The closed Trotter Manufacturing Company millwork plant on East 21st Street.

Additional industrial growth materialized along Evergreen Avenue’s streetcar line on the west side of Longbranch during the 1920s. In 1923, Florida Metal Products Inc. was founded by Lee B. Jones to manufacture metal cup and gutter products for the turpentine industry. This company is known as FLAMCO and is now located on the city’s westside. Established in 1937, Ferber Sheet Metal Works continues to operate out of FLAMCO’s original location. M.D. Trotter’s Trotter Manufacturing Company opened just west of Evergreen Avenue and East 21st Street in 1929. Trotter manufactured millwork for many decades. Millwork produced by Trotter still exists in iconic sites such as the Independent Life (Wells Fargo Center) and Gulf Life (Ameris Bank) towers in downtown.

The Longbranch Elementary School was completed in 1917.

Anchored by industry on all sides, Longbranch quickly filled in as a residential community dominated by modest frame houses and small masonry churches. To facilitate the growing population, Longbranch Elementary School (Public School 106) was built in 1917. After the streetcar line closed and automobile/truck travel became dominate, East 21st Street emerged as the neighborhood’s major thoroughfare, providing direct access from several northside neighborhoods to JAXPORT. During the 1960s, Longbranch became on of the city’s earliest neighborhoods to be negatively impacted by expressway construction with the conversion of two residential streets into the 20th Street and Haines Street expressways. Combined, they provided a limited-access route from the Gator Bowl to the then rapidly growing suburbs of Northwest Jacksonville. In 2001, the expressways were renamed Dr. Martin Luther King, Jr. Parkway to honor the late civil rights leader.

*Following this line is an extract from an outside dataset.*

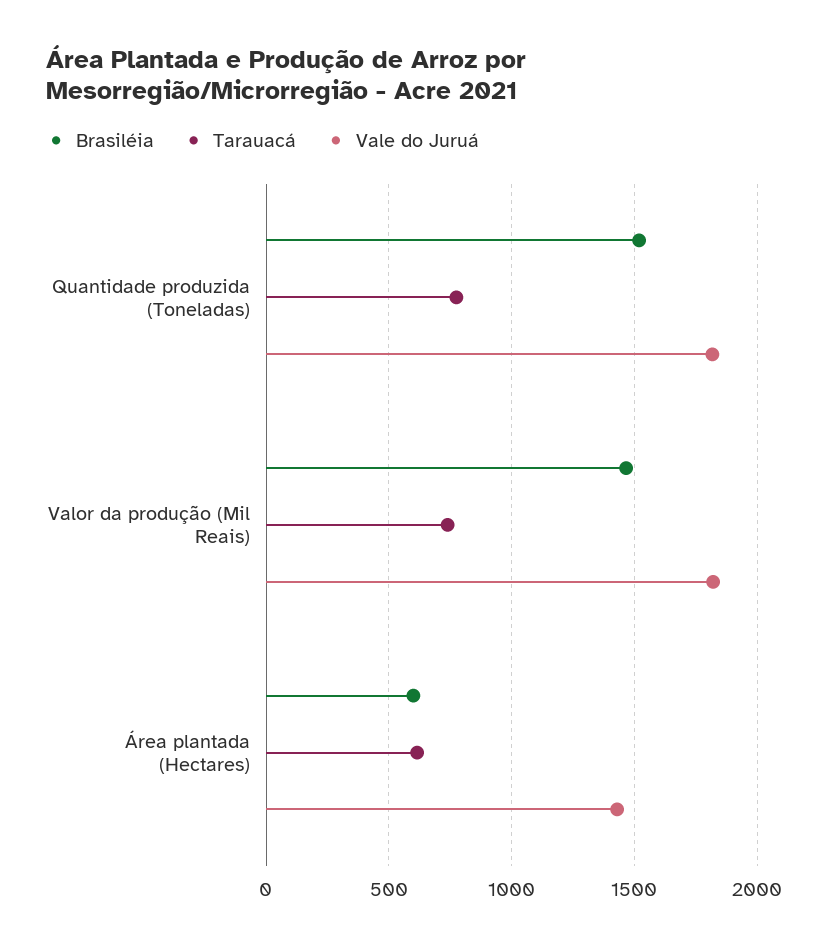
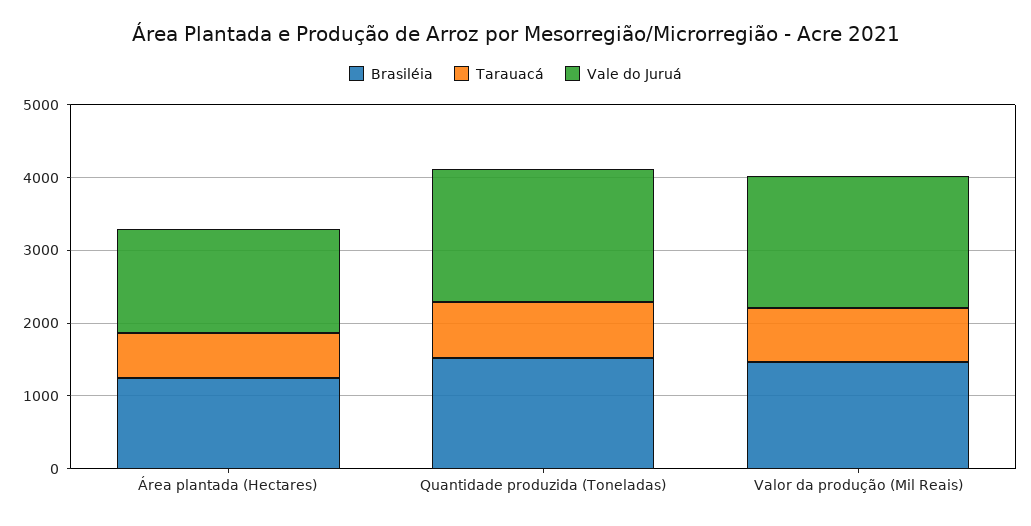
Brasiléia, Área plantada (Hectares): 600 -> 1200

Located at 3333 Franklin Street, the First Samuel Missionary Baptist Church building was completed in 1954.

Today, Longbranch survives as a working-class inner city neighborhood where industry and residential uses are located side-by-side. Despite the loss of building fabric with the recent expansion of an interchange with Dr. Martin Luther King, Jr. Parkway, East 21st Street is still known as a corridor lined with hole-in-the-wall soul and seafood restaurants serving area residents and workers. For anyone in search of Jacksonville’s true traditional working class identity, Longbranch is a neighborhood worth visiting.

Inside East 21st Street’s Soul Food Express Restaurant.

JAXPORT’s headquarters near the intersection of Talleyrand Avenue and East 21st Street.